Parmi les théories sur la figure des éléments qui avaient cours au xiiie siècle, il en est une dont la Quæstio de duobus elementis n’a pas touché mot ; c’est celle-ci :

Les masses totales des divers éléments doivent être égales entre elles, en sorte que les volumes des quatre sphères élémentaires doivent être proportionnels aux volumes spécifiques des corps simples qui les remplissent.

On admet, d’ailleurs, que ces volumes spécifiques sont décuples les uns des autres ; la sphère aqueuse doit donc être décuple de la sphère terrestre ; les volumes occupés par l’air et par le feu doivent être cent fois et mille fois le volume de la terre.
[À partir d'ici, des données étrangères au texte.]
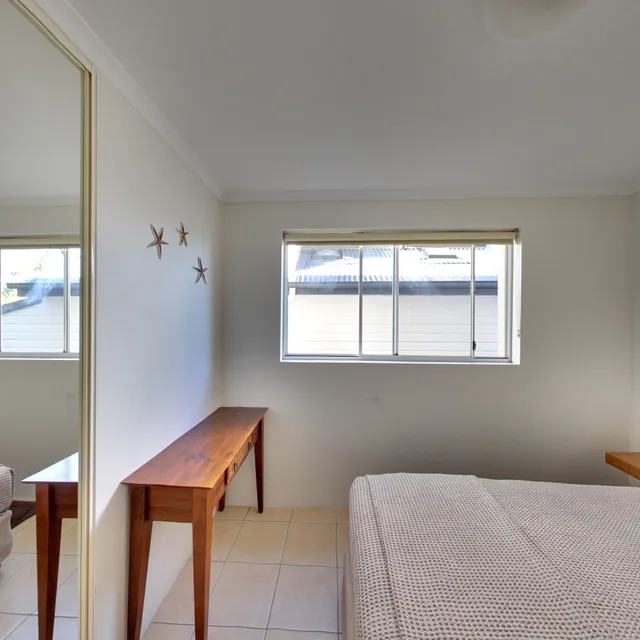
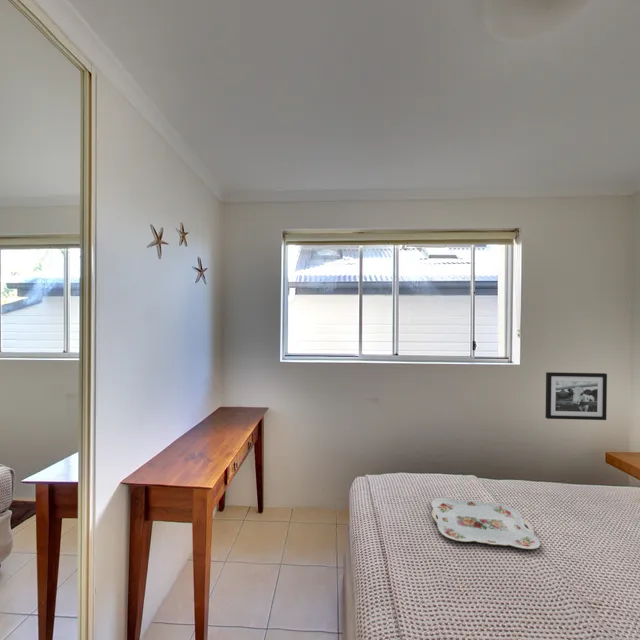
+ picture frame [544,371,608,421]
+ serving tray [430,497,541,550]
Cette théorie se heurtait à une contradiction qu’on n’avait pas remarquée. Elle entraîne, en effet, cette conséquence : La surface sphérique qui contient le feu élémentaire enferme un volume égal à 1111 sphères terrestres. Or les astronomes pensaient avoir déterminé avec certitude le rapport du rayon de la concavité de l’orbe de la Lune au rayon terrestre ; le rapport qu’ils avaient obtenu ne donnait nullement, entre les sphères auxquelles appartiennent ces deux rayons, un rapport égal à 1111.

Cette objection frappa Thomas Bradwardine., De la théorie qu’elle condamnait, il garda la première supposition : Les volumes des sphères élémentaires sont les uns aux autres dans un rapport constant. Mais il se garda bien de se donner a priori la valeur de ce rapport ; il prit comme connues par les déterminations des astronomes la grandeur de la sphère terrestre et la grandeur de la concavité de l’orbe de la Lune, et il calcula le rapport inconnu de telle façon que l’eau, l’air et le feu pussent remplir exactement l’intervalle entre la terre et la sphère de la Lune.

Ce calcul est exposé dans le Tractatus de proportionibus editus a Magistro Thoma de Bradewardin Anno Domini MoCCCoXXVIIIo. Il en occupe la fin[1].

  1. Bibliothèque Nationale, fonds latin, ms. no 14.576, fol. 261, col. a, b et c. Les éditions imprimées du Tractatus proportionium de Bradwardine ne reproduisent pas cette partie.